Excerpt provided.
****************

Well, turns out american customs agents sure are efficient, for no more than 10 minutes later they were asking about the nature of my trip, my final destination and wishing me a good day. Next step: run like hell to the terminal, which, as always, is the farthest one they can find. Lucky for me, I encountered a coffee place on my way, and purchased a much-needed large double double. I arrived at the terminal in time, and when boarding was announced, I was the second or third one to get in the plane.
Which brings me to the following observation. If Toronto’s Pearson International is one of the most expensive airports to fly from, why the fuck can’t I get a tunnel access into my plane? They brought us out into the tarmac, and made us climb stairs, just like in the fucking 50’s. Since we were outdoors, I wondered if to inquire if I was allowed to grab a quick smoke, but with the fuel truck still filling up the plane I decided it would not have gone over well. Oh, the plight of us smokers.

I was excited about getting a window seat, because in theory it wasn’t going to be a cloudy day, and boy do I love twisting my neck for 3 hours at a time looking at the ground below. I was hungry, and was really looking forward to the snack. Finally, we took off.
The view of the Toronto skyline and the sun rising was overwhelming. I just wish the stupid flight attendant hadn’t made me put my camera away.
A while later, they announced they’d be serving beverages, and I settled for tomato juice. I was shocked when the flight attendant left the can right on my table thingie and moved away. You know how cheap airlines are, they usually give you the smallest cup available. I even left the can there for a few minutes, waiting to see if she’d realize she had forgotten it, but after a short while I said “fuck it” and poured myself another cup. Oh, and that was it. No turkey or ham sandwich, no baby peeled carrots with a pack of mayonnaise, no Twix mini bar, nothing. God forbid they feed their passengers!

****************

Data to examine.
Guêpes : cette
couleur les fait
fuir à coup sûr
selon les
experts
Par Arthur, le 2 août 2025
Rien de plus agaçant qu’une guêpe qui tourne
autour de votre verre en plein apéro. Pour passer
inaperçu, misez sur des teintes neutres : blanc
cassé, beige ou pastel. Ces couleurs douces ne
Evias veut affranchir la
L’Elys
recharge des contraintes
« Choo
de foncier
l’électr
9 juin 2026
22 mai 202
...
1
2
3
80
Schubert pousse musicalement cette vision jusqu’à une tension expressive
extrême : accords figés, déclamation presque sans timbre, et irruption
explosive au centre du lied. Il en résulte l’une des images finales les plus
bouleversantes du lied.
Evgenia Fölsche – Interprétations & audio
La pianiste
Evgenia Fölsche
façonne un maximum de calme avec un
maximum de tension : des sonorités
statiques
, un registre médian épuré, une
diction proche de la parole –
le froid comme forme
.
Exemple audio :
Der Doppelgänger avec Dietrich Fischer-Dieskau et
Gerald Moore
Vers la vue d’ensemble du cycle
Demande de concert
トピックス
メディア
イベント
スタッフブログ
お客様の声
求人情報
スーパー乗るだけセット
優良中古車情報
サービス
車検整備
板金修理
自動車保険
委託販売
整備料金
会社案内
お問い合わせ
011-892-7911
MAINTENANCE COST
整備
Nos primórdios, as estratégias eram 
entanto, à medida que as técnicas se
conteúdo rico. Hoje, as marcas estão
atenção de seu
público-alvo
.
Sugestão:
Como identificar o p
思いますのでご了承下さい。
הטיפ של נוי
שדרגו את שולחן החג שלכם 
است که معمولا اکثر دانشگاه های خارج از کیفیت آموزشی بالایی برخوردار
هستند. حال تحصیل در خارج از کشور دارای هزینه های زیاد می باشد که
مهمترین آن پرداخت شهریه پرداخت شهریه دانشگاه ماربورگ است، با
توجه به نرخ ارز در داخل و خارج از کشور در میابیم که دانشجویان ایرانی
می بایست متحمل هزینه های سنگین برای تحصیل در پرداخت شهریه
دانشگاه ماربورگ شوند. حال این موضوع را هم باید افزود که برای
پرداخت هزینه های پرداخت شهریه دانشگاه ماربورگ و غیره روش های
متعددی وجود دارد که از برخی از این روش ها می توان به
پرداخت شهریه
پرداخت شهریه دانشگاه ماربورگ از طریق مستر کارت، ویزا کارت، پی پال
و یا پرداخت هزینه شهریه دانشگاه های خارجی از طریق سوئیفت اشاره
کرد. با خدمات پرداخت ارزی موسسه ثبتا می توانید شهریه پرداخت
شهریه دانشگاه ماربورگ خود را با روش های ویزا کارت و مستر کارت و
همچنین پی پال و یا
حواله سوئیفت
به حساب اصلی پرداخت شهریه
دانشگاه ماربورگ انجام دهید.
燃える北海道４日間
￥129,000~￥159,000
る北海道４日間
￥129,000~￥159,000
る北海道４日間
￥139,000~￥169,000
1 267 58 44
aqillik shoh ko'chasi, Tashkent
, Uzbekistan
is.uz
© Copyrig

****************

Required tasks.
[a] From the flight account, list the food items the writer says the airline did not serve.
[b] Render this sentence from the flight account in Spanish: "The view of the Toronto skyline and the sun rising was overwhelming."
The lines shown after the text are not needed here.

List of solutions.
[a]
- Turkey or ham sandwich
- Baby peeled carrots with a pack of mayonnaise
- Twix mini bar

[b] La vista del horizonte de Toronto y del sol saliendo fue abrumadora.